Using satellite imagery, high-resolution digital elevation data and historical maps, we identified and traced the long path of a previously unknown channel of the Nile. What we have called the Ahramat Branch once flowed along the Western Desert margin of the Nile floodplain, close to the ancient pyramids.

Many of the pyramids, built during the Old Kingdom (roughly 2700–2200 BCE) and the Middle Kingdom (2050–1650 BCE), have causeways that lead to the branch. Many of these paths terminate in temples that may have acted as river docks in the past.

This suggests the Ahramat Branch was active during multiple phases of pyramid construction and was probably used as a transportation waterway for workmen and building materials to the sites.

Some pyramids have longer or differently angled causeways than others, indicating the builders adapted their construction approaches to the changing riverscape and local conditions at the desert margin.

A group of people standing in a desert in front of ancient stone steps leading up from a vegetated hollow to a further stone structure, with a pyramid in the distance.
Members of the research team stand in front of the pyramid of Unas’s Valley Temple, which acted as a river harbour in antiquity. Eman Ghoneim

Other pyramids were connected to inlets associated with tributaries of the Ahramat Branch on the edge of the Western Desert. In all, analysis of the ground elevation of 31 pyramids and their proximity to the floodplain helped explain the position and relative water level of the Ahramat Branch during the time between the Old Kingdom and the Second Intermediate Period (roughly 2649–1540 BCE).

Digging deep

Once we had mapped the Ahramat Branch, we surveyed the landscape and its shape, and took deep core samples of soil and sediment to study the structure and sedimentology of the former river. We also worked with archaeologists, scientists and members of local communities to gather more context for our work.

The path of the defunct waterway lies between 2.5 and 10.25 kilometres west of the modern Nile river.
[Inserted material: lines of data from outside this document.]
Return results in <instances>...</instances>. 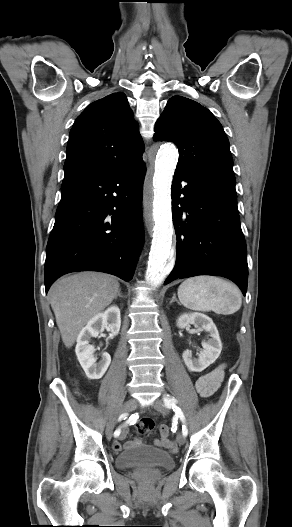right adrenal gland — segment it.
<instances>
[{
  "label": "right adrenal gland",
  "instance_id": "1",
  "mask_svg": "<svg viewBox=\"0 0 292 527\" xmlns=\"http://www.w3.org/2000/svg\"><path fill=\"white\" fill-rule=\"evenodd\" d=\"M118 297L123 298V295L121 294L120 291L118 292V294H117V296L115 297V299H117Z\"/></svg>",
  "mask_w": 292,
  "mask_h": 527
}]
</instances>
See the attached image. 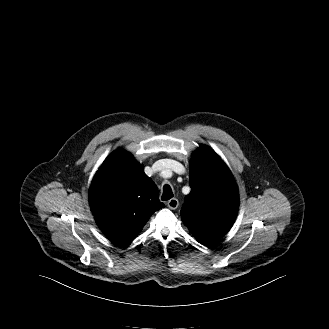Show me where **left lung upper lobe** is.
<instances>
[{
	"mask_svg": "<svg viewBox=\"0 0 329 329\" xmlns=\"http://www.w3.org/2000/svg\"><path fill=\"white\" fill-rule=\"evenodd\" d=\"M189 170L191 192L185 197L181 219L207 246L233 224L239 206L238 189L226 164L205 145L193 153Z\"/></svg>",
	"mask_w": 329,
	"mask_h": 329,
	"instance_id": "left-lung-upper-lobe-1",
	"label": "left lung upper lobe"
}]
</instances>
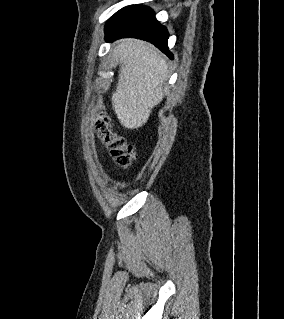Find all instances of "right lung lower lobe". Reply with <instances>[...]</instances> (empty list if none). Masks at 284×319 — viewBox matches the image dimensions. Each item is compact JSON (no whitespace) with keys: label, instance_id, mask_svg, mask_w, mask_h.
Wrapping results in <instances>:
<instances>
[{"label":"right lung lower lobe","instance_id":"98d812e1","mask_svg":"<svg viewBox=\"0 0 284 319\" xmlns=\"http://www.w3.org/2000/svg\"><path fill=\"white\" fill-rule=\"evenodd\" d=\"M105 39L134 37L153 43L163 53L173 59L167 47V29L155 18L153 10L142 5H134L110 26L105 28Z\"/></svg>","mask_w":284,"mask_h":319}]
</instances>
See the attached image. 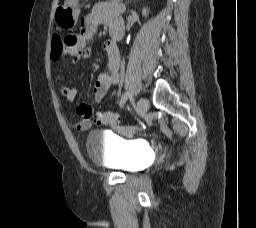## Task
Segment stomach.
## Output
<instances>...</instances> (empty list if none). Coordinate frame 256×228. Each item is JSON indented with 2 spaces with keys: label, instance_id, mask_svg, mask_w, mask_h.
Listing matches in <instances>:
<instances>
[{
  "label": "stomach",
  "instance_id": "0dacf381",
  "mask_svg": "<svg viewBox=\"0 0 256 228\" xmlns=\"http://www.w3.org/2000/svg\"><path fill=\"white\" fill-rule=\"evenodd\" d=\"M80 0H66L54 13V21L60 29L70 30L75 27L80 14Z\"/></svg>",
  "mask_w": 256,
  "mask_h": 228
}]
</instances>
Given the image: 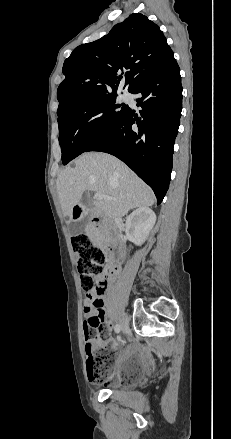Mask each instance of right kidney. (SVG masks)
Wrapping results in <instances>:
<instances>
[{
	"label": "right kidney",
	"mask_w": 231,
	"mask_h": 439,
	"mask_svg": "<svg viewBox=\"0 0 231 439\" xmlns=\"http://www.w3.org/2000/svg\"><path fill=\"white\" fill-rule=\"evenodd\" d=\"M156 222V215L148 207L133 211L126 219V234L135 245H142Z\"/></svg>",
	"instance_id": "1"
}]
</instances>
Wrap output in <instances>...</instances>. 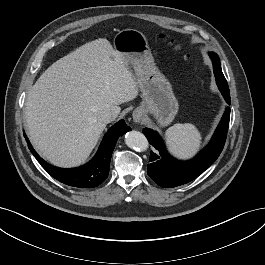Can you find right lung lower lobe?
Returning <instances> with one entry per match:
<instances>
[{"mask_svg": "<svg viewBox=\"0 0 265 265\" xmlns=\"http://www.w3.org/2000/svg\"><path fill=\"white\" fill-rule=\"evenodd\" d=\"M131 130L124 120H120L105 134L104 139L94 158L86 165L78 168L62 169L45 162L26 137L28 147L41 166L56 180L73 187H96L100 185L109 174L110 160L118 138Z\"/></svg>", "mask_w": 265, "mask_h": 265, "instance_id": "98d812e1", "label": "right lung lower lobe"}]
</instances>
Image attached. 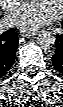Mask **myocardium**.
Here are the masks:
<instances>
[{"label":"myocardium","instance_id":"myocardium-1","mask_svg":"<svg viewBox=\"0 0 63 107\" xmlns=\"http://www.w3.org/2000/svg\"><path fill=\"white\" fill-rule=\"evenodd\" d=\"M61 11H62V1L60 0V1H59V5H58V8H57L56 11L53 12V15H54V16H57V15H59V14L61 13Z\"/></svg>","mask_w":63,"mask_h":107}]
</instances>
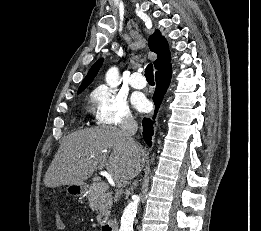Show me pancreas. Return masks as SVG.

Our research suggests the branch ran for about 64 kilometres, was between two and eight metres deep, and between 200 and 700 metres wide. This is similar to the width of the river today.

At one of the sites we examined, near the town of Jirzah, the Ahramat Branch has a symmetrical channel shape. It has also been filled in with muddy and sandy sediment different to other surrounding deposits and the underlying bedrock. This indicates that the old channel has been slowly buried by fine sediment deposited by floods, as the main flow diverted towards the path of the modern river.

What happened to the Ahramat Branch?

Over time, the Ahramat Branch moved eastward and eventually water stopped flowing along it. We don’t know exactly why. Perhaps the Ahramat Branch and its daughter, the modern river, were active together for a time.

The river may have gradually moved to the lower-lying floodplain, towards the current location of the Nile. It is also possible that tectonic activity tilted the whole floodplain to the northeast.

Photo of a woman standing on desert ground examining a piece of rock, with the Great Pyramid of Giza and the Sphinx in the background.
Eman Ghoneim studies the surface topography of the section of the ancient Ahramat Branch located in front of the Pyramids of Giza and the Great Sphinx. Eman Ghoneim

A third possibility is that an increase in windblown sand may have filled up the river’s channel. Increases in sand deposition are most likely related to periods of desertification in the Sahara desert in North Africa.

The movement and diminishing of the Ahramat Branch might also be explained by an overall reduction in water flow due to reduced rainfall and greater aridity in the region, particularly during the end of the Old Kingdom.

This research shows that a multidisciplinary approach to river science is needed to gain a better understanding of dynamic river landscapes. If we want to understand and protect the rivers we have today – and the environmentally and culturally significant sites to which they are inextricably tied – we need a greater appreciation of the interconnected factors that affect rivers and how they can be managed.